Accostarsi ai lavori di Louis Philippe è estremamente semplice. Eppure, dalla coolness tutta eighties degli esordi targati "Les Disques du Crepuscule" (alla guida di Border Boys ed Arcadians) all'hype Shibuya che ha marchiato le sue produzioni soliste successive su etichette culto quali - tra le altre - "él" e "Siesta", il nostro è da sempre relegato ad un fandom assai ristretto. Complici le derive minimaliste dei nostri tempi e una inspiegabile renitenza degli addetti ai lavori ad esaltane le qualità, a poco hanno valso in termini di visibilità anche le illustri collaborazioni che costellano la sua ultra ventennale carriera. Le ultime lo vedono brillante fiancheggiatore di The Clientele e dell'ultimo Stuart Moxham dei riformati Young Marble Giants e, se non ciò non bastasse a solleticare la vostra curiosità, vi informo che il Philippe Auclair cui è dedicato "Circolo chiuso" di J. Coe altri non è che, al secolo, Louis Philippe.
Semplice dicevo, perché Louis è semplicemente tra gli autori pop più dotati della sua generazione; lucido, ispirato e fecondo compositore nel rispetto della migliore tradizione popolare colta (da F. Poulenc alla magnifica ossessione B. Wilson, passando per la new wave europea e brasiliana), tecnicamente ineccepibile, voce sublime nonché produttore e arrangiatore eccelso, il suo ultimo lavoro lo conferma Maestro ai vertici del pop più intransigente e sofisticato.

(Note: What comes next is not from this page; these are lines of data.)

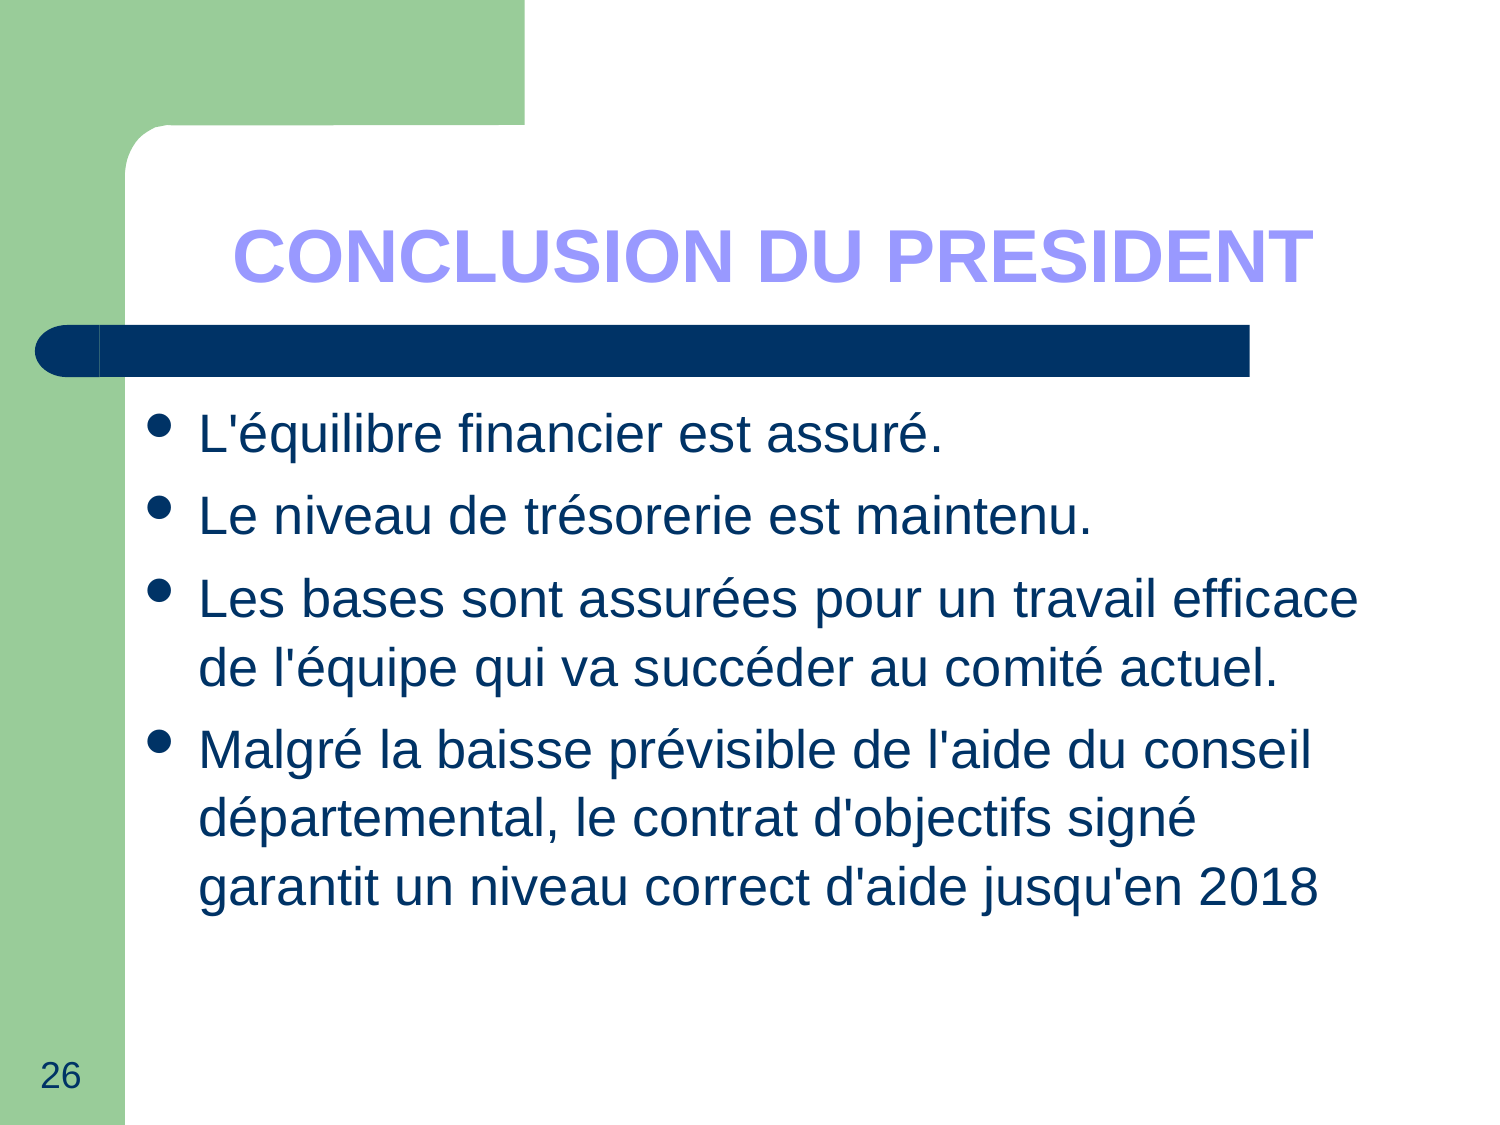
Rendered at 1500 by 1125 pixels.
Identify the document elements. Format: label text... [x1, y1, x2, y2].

title CONCLUSION DU PRESIDENT [136, 122, 1412, 300]
list L'équilibre financier est assuré. Le niveau de trésorerie est maintenu. Les bases sont assurées pour un travail efficace de l'équipe qui va succéder au comité actuel. Malgré la baisse prévisible de l'aide du conseil départemental, le contrat d'objectifs signé garantit un niveau correct d'aide jusqu'en 2018 [129, 387, 1390, 1125]
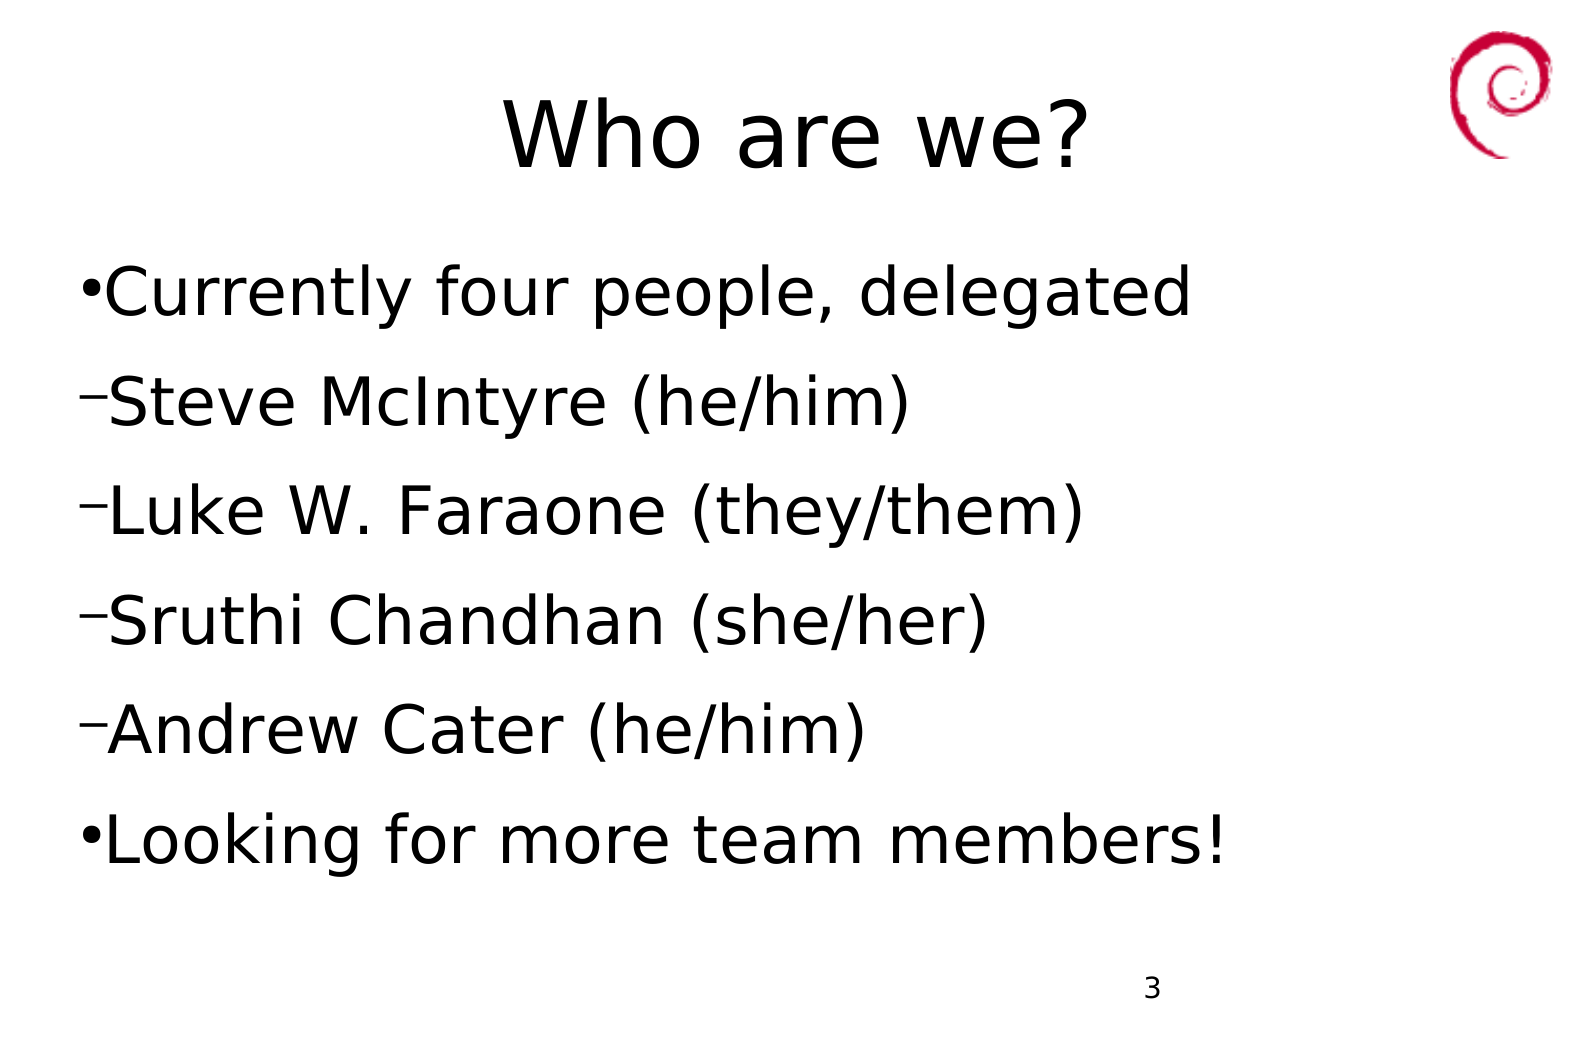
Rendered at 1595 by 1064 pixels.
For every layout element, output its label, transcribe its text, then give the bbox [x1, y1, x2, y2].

title Who are we? [79, 42, 1515, 220]
list Currently four people, delegated Steve McIntyre (he/him) Luke W. Faraone (they/them) Sruthi Chandhan (she/her) Andrew Cater (he/him) Looking for more team members! [79, 248, 1515, 881]
text_box [1143, 968, 1515, 1043]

Autoprodotto per la propria "Wonder Records", "An Unknown Spring" è in effetti l'ennesimo parto meraviglia, lo specchio di un'anima pura riflessa in una sequenza di brani intrisi di un raro lirismo che si esalta come nel precedente "The Wonder Of It All" nella celebrazione della melodia pura, una galleria d'istantanee candidamente scippate al nostro immaginario romantico e restituite perfettamente incorniciate da un artista mai rassegnato a rinunciare alla cifra d'eleganza che da sempre lo contraddistingue nonostante l'adozione dell'etica DIY.
Nulla di nuovo, quindi, obbietteranno gli ostracisti e gli accoliti più cinici. Alludete agli stucchevoli esercizi d'auto indulgenza ed enfasi teatrale, sofistici anziché sofisticati, vero? Certo, anche A.U.S. ne difetta, ma sappiamo tutti trattarsi delle stigmate di chi è condannato a versare in uno stato di grazia inesorabile. La novità importante rispetto al passato e che trapela limpidamente dall'ascolto di A.U.S. risiede semmai in un montante e palpabile senso di disillusione, evidentemente maturato negli ultimi anni, che stempera la consueta esuberanza vocale e strumentale in intime interpretazioni esposte alla scarnificazione degli arrangiamenti. Esemplare in questo senso il finale dell'album ("I Didn't Like The Film", "Wild Eyed And Dishevelled"), dove Louis lavora di sottrazione e ci regala ballate pop di commovente ed inedita immediatezza.
Anche gli estranei al culto di Louis, se gradiscono essere introdotti a capitoli tra i più intriganti della storia della vera musica pop degli ultimi vent'anni, sono caldamente invitati all'ascolto di A.U.S. e soprattutto al recupero della sua intera discografia. Non ne rimarranno delusi giacché l'epopea annovera capolavori imprescindibili (frettolosamene bollati qua e la new wave, C86, indiepop, lounge, easy listening, chansonnier, etc. tale è l'unicità poliedrica di Louis), da scoprire in un vertiginoso viaggio a ritroso nel tempo e capaci di rimescolare le carte e resettare le certezze.
P.S.: La rcensione originale ed autografa compariva sul sito Losingtoday.it; l'autore la ripropone qui onde garantire all'artista una maggiore visibilità.